Post-Birth Testing and Care for Exposed Infants

Every infant born to a mother with HIV is considered exposed and receives immediate medical attention, even if the mother achieved an undetectable viral load. This involves administering prophylactic antiretroviral medication to the newborn as soon as possible, ideally within six hours of birth. This short-term post-exposure prophylaxis prevents any virus encountered during birth from establishing a permanent infection.

The specific prophylactic regimen is determined by the mother’s viral load status near delivery. If the mother maintained a low viral load, the infant typically receives a single antiretroviral drug, such as zidovudine, for four to six weeks. If the mother’s viral load was detectable or unknown, a more intensive regimen of two or three different antiretroviral drugs is given for six weeks.

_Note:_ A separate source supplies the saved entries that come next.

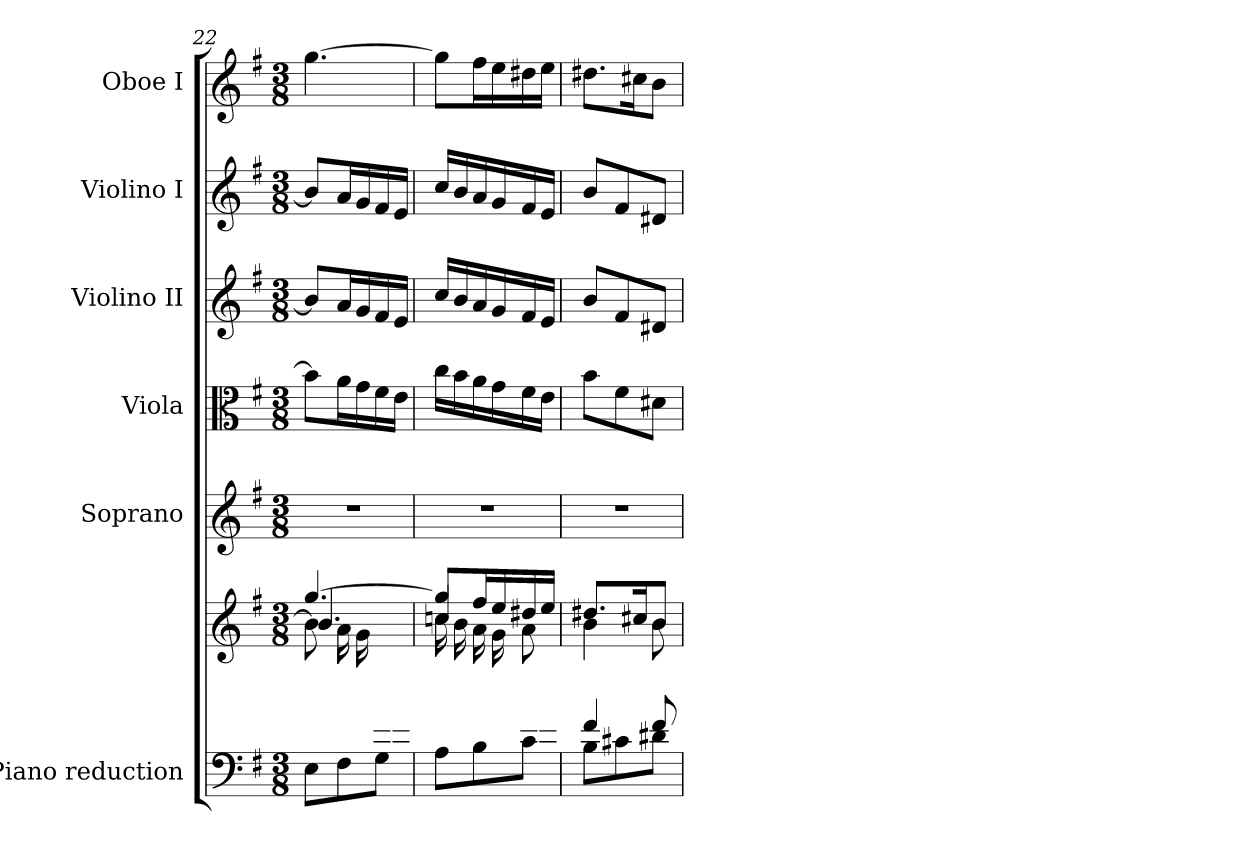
**kern	**kern	**kern	**kern	**kern	**kern	**kern
*part6	*part6	*part5	*part4	*part3	*part2	*part1
*staff7	*staff6	*staff5	*staff4	*staff3	*staff2	*staff1
*I"Piano reduction	*	*I"Soprano	*I"Viola	*I"Violino II	*I"Violino I	*I"Oboe I
*I'Pno	*	*	*I'Vla	*I'Vln	*I'Vln	*I'Ob
*clefF4	*clefG2	*clefG2	*clefC3	*clefG2	*clefG2	*clefG2
*k[f#]	*k[f#]	*k[f#]	*k[f#]	*k[f#]	*k[f#]	*k[f#]
*M3/8	*M3/8	*M3/8	*M3/8	*M3/8	*M3/8	*M3/8
=22	=22	=22	=22	=22	=22	=22
*^	*^	*	*	*	*	*
*	*	*	*^	*	*	*	*	*
4ryy	8E\L	[4.gg/	8b\L]	4.b/	4.r	8b\L]	8b/L]	8b/L]	[4.gg\
.	8F#\	.	16a\L	.	.	16a\L	16a/L	16a/L	.
.	.	.	16g\	.	.	16g\	16g/	16g/	.
16f#/	8G\J	.	8ryy	.	.	16f#\	16f#/	16f#/	.
16e/JJ	.	.	.	.	.	16e\JJ	16e/JJ	16e/JJ	.
!!LO:PB:g=z
=23	=23	=23	=23	=23	=23	=23	=23	=23	=23
4ryy	8A\L	8gg/L]	16ccn\LL	4cc/	4.r	16cc\LL	16cc/LL	16cc/LL	8gg\L]
.	.	.	16b\	.	.	16b\	16b/	16b/	.
.	8B\	16ff#/L	16a\	.	.	16a\	16a/	16a/	16ff#\L
.	.	16ee/	16g\	.	.	16g\	16g/	16g/	16ee\
16f#/	8c\J	16dd#X/	8ryy	8a\	.	16f#\	16f#/	16f#/	16dd#X\
16e/JJ	.	16ee/JJ	.	.	.	16e\JJ	16e/JJ	16e/JJ	16ee\JJ
*	*	*	*v	*v	*	*	*	*	*
=24	=24	=24	=24	=24	=24	=24	=24	=24
4f#/	8B\L	8.dd#X/L	4b\	4.r	8b\L	8b/L	8b/L	8.dd#X\L
.	8c#X\	.	.	.	8f#\	8f#/	8f#/	.
.	.	16cc#X/K	.	.	.	.	.	16cc#X\K
8f#/	8d#X\J	8b/J	8b\	.	8d#X\J	8d#X/J	8d#X/J	8b\J
*v	*v	*	*	*	*	*	*	*
*	*v	*v	*	*	*	*	*
=	=	=	=	=	=	=
*-	*-	*-	*-	*-	*-	*-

Diagnostic testing for the infant does not rely on antibody tests, as maternal antibodies can persist in the baby’s blood for many months. Instead, specialized virologic tests, such as HIV DNA Polymerase Chain Reaction (PCR) assays, are used to detect the virus itself. Testing is conducted at specific intervals:

  • At 14 to 21 days of life.
  • Again at one to two months.
  • Finally at four to six months of age.

A negative result at the four-to-six-month mark, combined with a period of no breastfeeding, confirms the infant is not infected. This structured testing and prophylactic treatment ensure that any HIV-exposed infant who acquired the virus is identified and started on a full treatment regimen immediately.